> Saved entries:
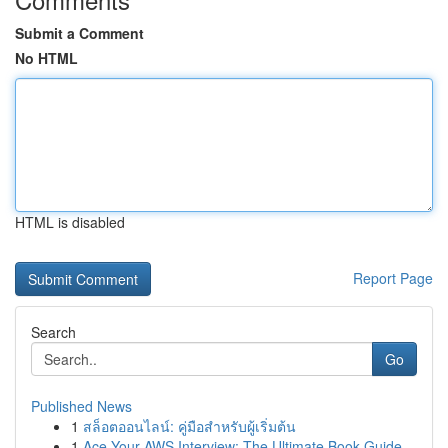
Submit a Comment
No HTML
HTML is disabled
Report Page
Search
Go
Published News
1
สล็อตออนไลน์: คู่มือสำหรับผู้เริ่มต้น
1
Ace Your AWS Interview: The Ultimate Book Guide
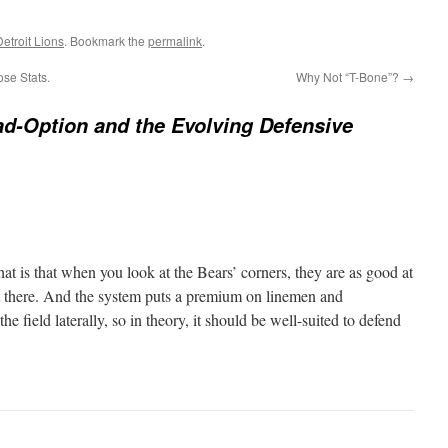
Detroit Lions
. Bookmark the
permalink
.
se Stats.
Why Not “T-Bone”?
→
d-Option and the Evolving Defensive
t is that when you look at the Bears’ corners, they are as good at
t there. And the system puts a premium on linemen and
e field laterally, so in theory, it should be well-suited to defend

---

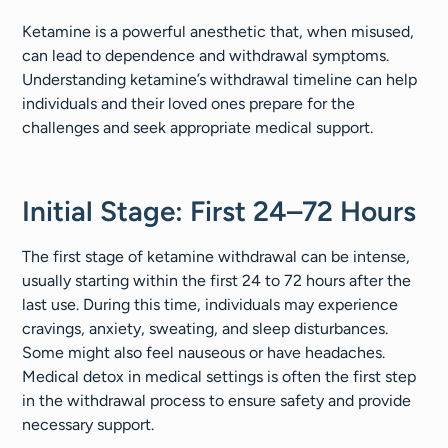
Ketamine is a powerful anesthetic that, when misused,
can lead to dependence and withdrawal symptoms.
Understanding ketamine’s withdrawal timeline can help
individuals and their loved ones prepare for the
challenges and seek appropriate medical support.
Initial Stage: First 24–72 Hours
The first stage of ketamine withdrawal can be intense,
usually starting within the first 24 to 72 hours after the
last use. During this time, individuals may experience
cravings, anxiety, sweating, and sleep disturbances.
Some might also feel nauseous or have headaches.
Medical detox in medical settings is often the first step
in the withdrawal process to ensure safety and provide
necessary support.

> Your objective: Using only the entries above, output the line with "The first stage", the line with "Some might also", and all lines between them, exactly as they stand.

> Problem solution:
The first stage of ketamine withdrawal can be intense,
usually starting within the first 24 to 72 hours after the
last use. During this time, individuals may experience
cravings, anxiety, sweating, and sleep disturbances.
Some might also feel nauseous or have headaches.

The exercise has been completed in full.